The shape of ethnographic materials
May 25th, 2011My department asked me for a summary of my “results,” and I thought it would be worth posting some of that here because I think it’s worth trying to be public, and therefore honest, about what exactly one ends up with after a spell of ethnographic fieldwork.
If I look at the physical form of what I’ve brought home, I find a reassuring but also daunting quantity of material: three suitcases of books and print matter, several thousand photographs, approximately 300 hours of recorded audio, 1750-odd digital documents in an archive I’ve been maintaining, and some nine field notebooks. Although I plan to make a more thorough inventory of my materials in the near future, my sense is that the data falls into five major categories:
- The discourses and organizational practices of French university politics: how people have debates, analyze their situations, produce slogans, march or blockade, express political feelings like anger or hope;
- the public practices of philosophy departments: what happens in classrooms and conferences;
- the intellectual world of French philosophy: the lexicon of its ‘cosmos,’ the characteristic forms and contents of its texts, the ways people enroll themselves in philosophical genealogies, and a more limited amount of data on local reading and writing practices;
- the organization and bureaucracy of French universities (which differ considerably from their American counterparts);
- local social relations: friendships, collegiality, social networks, status and difference marking;
- local historicities and futurities: how people conceptualize their history, future, and present conjuncture (which varies enormously with social position);
- finally, and hardest to articulate, a mass of unsystematic data on everyday life, the shapes and smells that serve as half-ignored backdrop to local action.
Looking over this material makes me realize that I have too much material to ever fully analyze, but also, paradoxically, too little material (or the wrong kind) to give an entirely satisfactory description of the days and lives of my informants.

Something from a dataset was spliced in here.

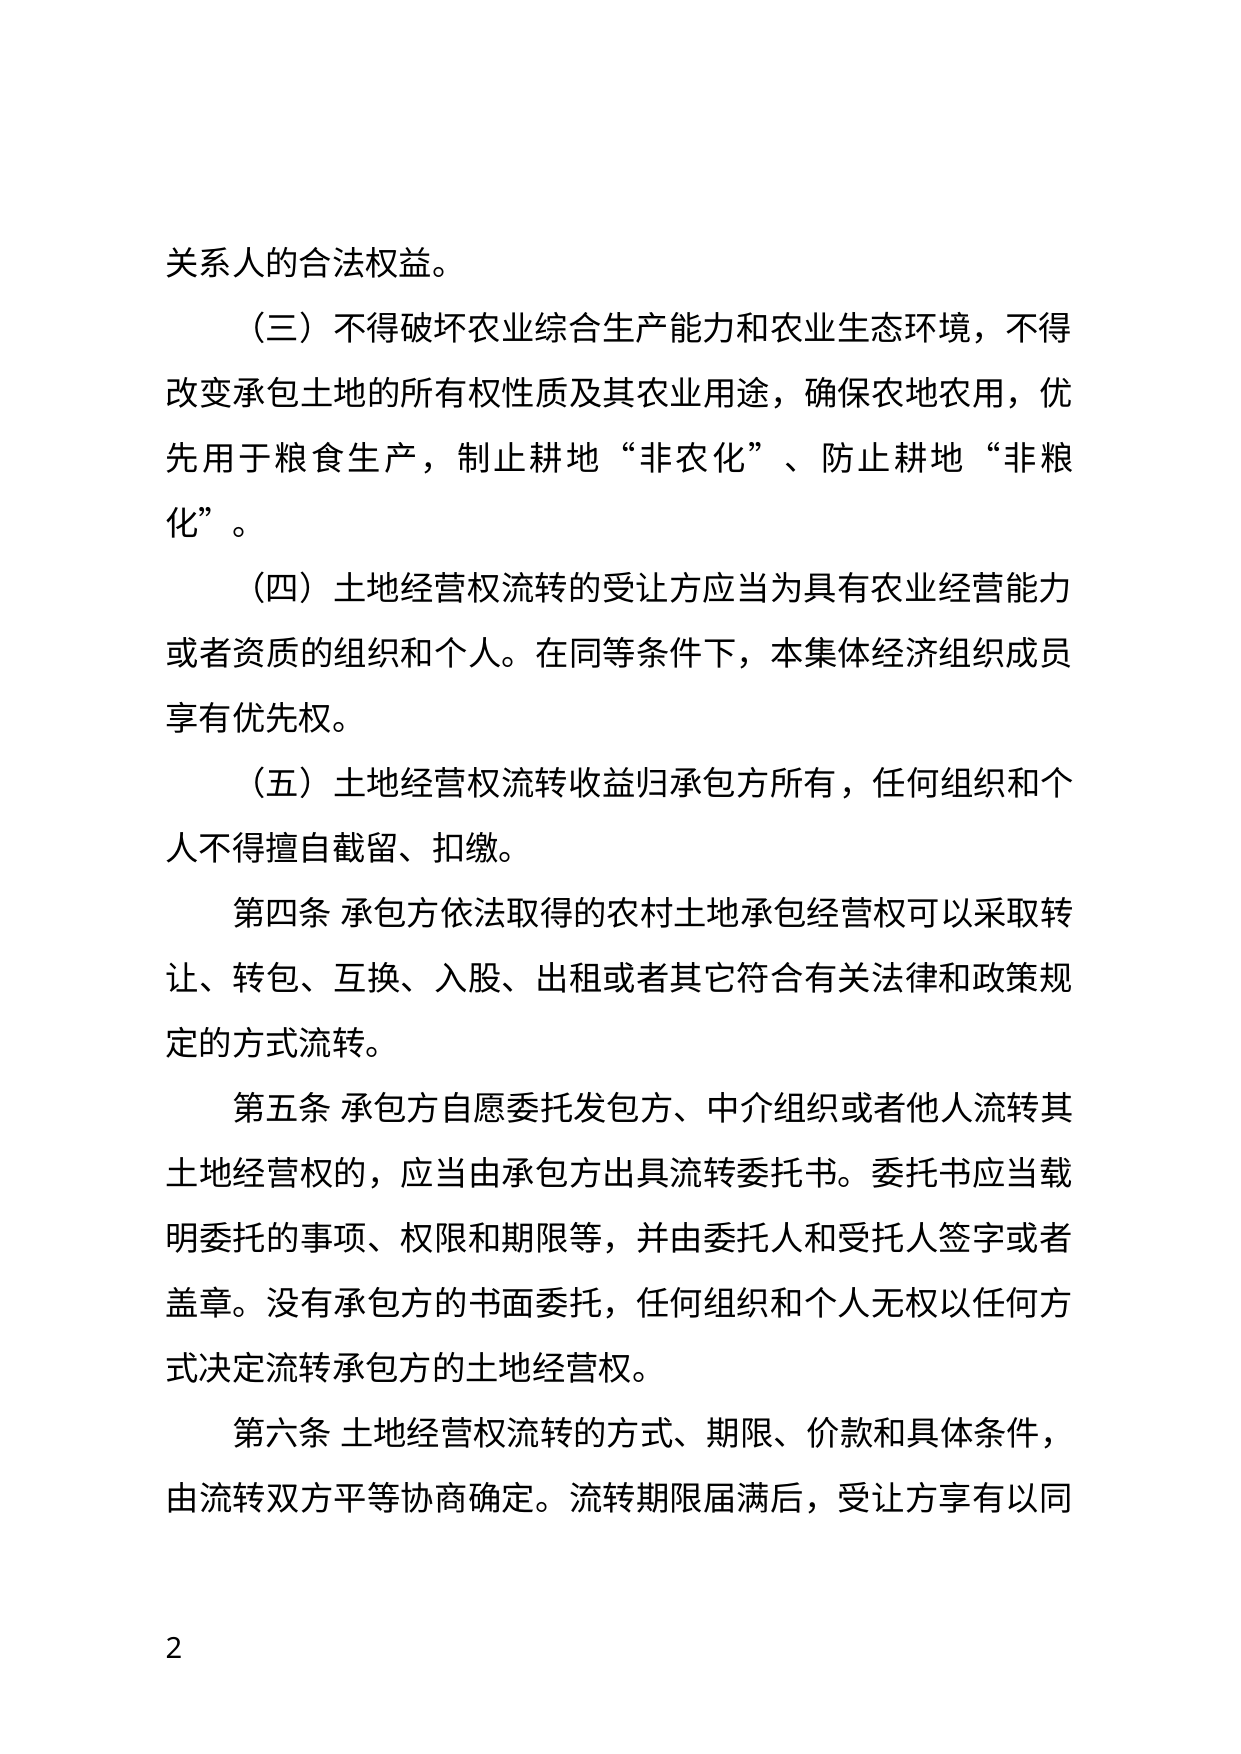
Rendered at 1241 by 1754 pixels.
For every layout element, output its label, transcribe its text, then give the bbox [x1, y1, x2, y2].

text 第四条 承包方依法取得的农村土地承包经营权可以采取转让、转包、互换、入股、出租或者其它符合有关法律和政策规定的方式流转。 [165, 878, 1075, 1073]
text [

Ultimately, my material is based on many fleeting acquaintances and relatively few close field friendships. But when I said as much to one philosopher, he observed that in fact many French academics don’t know each other well, and that superficial, partial relationships are preponderant, which suggests that perhaps having many “superficial” relationships was, in a paradoxical sense, a form of full and typical participation in the world in question, and hence itself more a form of data than an ethnographic weakness.